Fujitsu parades 16-core Sparc64 super stunner
Top of the FLOPS
SC11 Ahead of the SC11 supercomputer conference in Seattle last week, recently awakened supercomputing giant Fujitsu rolled out the kicker: a commercialized version of the K supercomputer  that is at the top of the flops charts in the world right now.
A whole lot of details on the Sparc64-IXfx processor and the PrimeHPC FX10 systems were missing, but El Reg has chased them down just as Fujitsu has announced its first paying customer for the FX10 machines.
The K supercomputer is the first machine in the world to break through the 10 petaflops performance barrier as gauged by the Linpack Fortran benchmark test. It was built by Fujitsu for the Japanese government and is installed at the Rikagaku Kenkyusho (RIKEN) research lab in Kobe, Japan.
The K super is based on the "Venus" Sparc64-VIIIfx processor designed by Fujitsu and fabbed by Taiwan Semiconductor Manufacturing Corp. The eight-core Venus chip clocks at 2GHz and delivers 128 gigaflops per chip, has a thermal efficiency of around 2.2 gigaflops per watt, and dissipates around 58 watts.
Some nodes of Fujitsu's PrimeHPC FX10 supercomputer
The K super has 22,032 four-socket blade servers fitted into 864 server racks to bring 705,024 cores to bear on parallel computation jobs. Running Linpack, the K machine delivered 10.51 teraflops of sustained performance on the Linpack test, which is 93.2 per cent efficiency as lined up against its peak theoretical performance of 11.28 teraflops. The Torus Fusion, or Tofu, 6D mesh/torus interconnect that Fujitsu has cooked up is no doubt one of the secret sauces in the K and FX10 supers.
The PrimeHPC FX10 super uses double-stuffed 16-core Sparc64 processors, also designed by Fujitsu and fabbed by TSMC, and increases the rack count to 1,024.
Most of the feeds and speeds of the Sparc64-IXfx processor were not available two weeks ago when Fujitsu jumped the gun on the SC11 conference. We knew that the chip has 16 Sparc cores that run at 1.85GHz and delivers 236 gigaflops of double-precision floating point number crunching. Now we know what the chip looks like and some more stuff about it.
The Sparc64-IXfx chip has 85GB/sec of memory bandwidth and includes 12MB of L2 cache memory on the chip that is shared by all 16 of those cores. Fujitsu is not implementing a ring interconnect for those cores, as Intel is doing for future Xeon and Itanium processors, but rather is plunking a big L2 cache memory controller in the dead center of the chip and wrapping four banks of L2 cache memory around it. Two banks of cores are on the chip, top and bottom, with a DDR3 main memory controller implemented on each side of the L2 cache banks with memory interfaces out to the memory DIMMs.
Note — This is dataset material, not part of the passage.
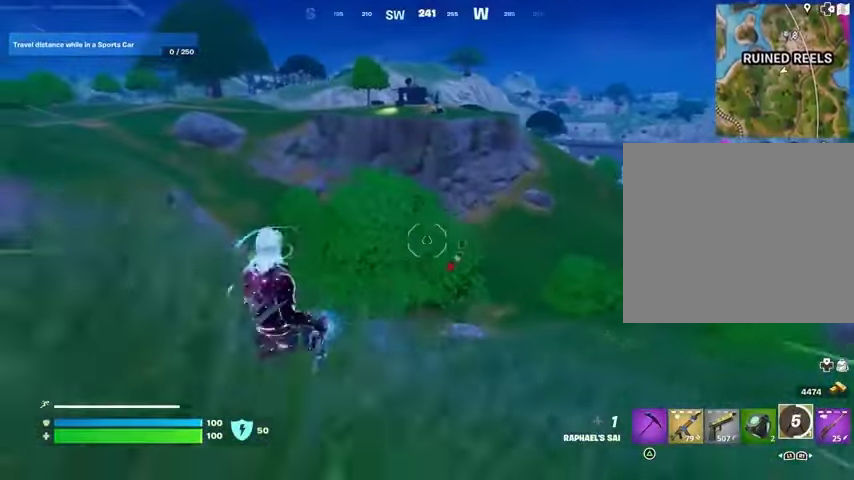
{"buttons": [], "left_stick": "up-left", "right_stick": "left", "events": [[100, "CROSS", "up"], [367, "right_stick", "left"], [467, "left_stick", "up-left"]]}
The cores on the Sparc64-IXfx processor have 32KB of L1 data cache and 32KB of L1 instruction cache. The core has two integer units, two load/store units, and four floating point units that can execute two add or multiply instructions per clock. The chip can also allow a fat SIMD instruction to span two floating point units. The 16-core chip can do 128 floating point operations per clock, and at just a hair under 1.85GHz, you get 236 gigaflops peak theoretical performance.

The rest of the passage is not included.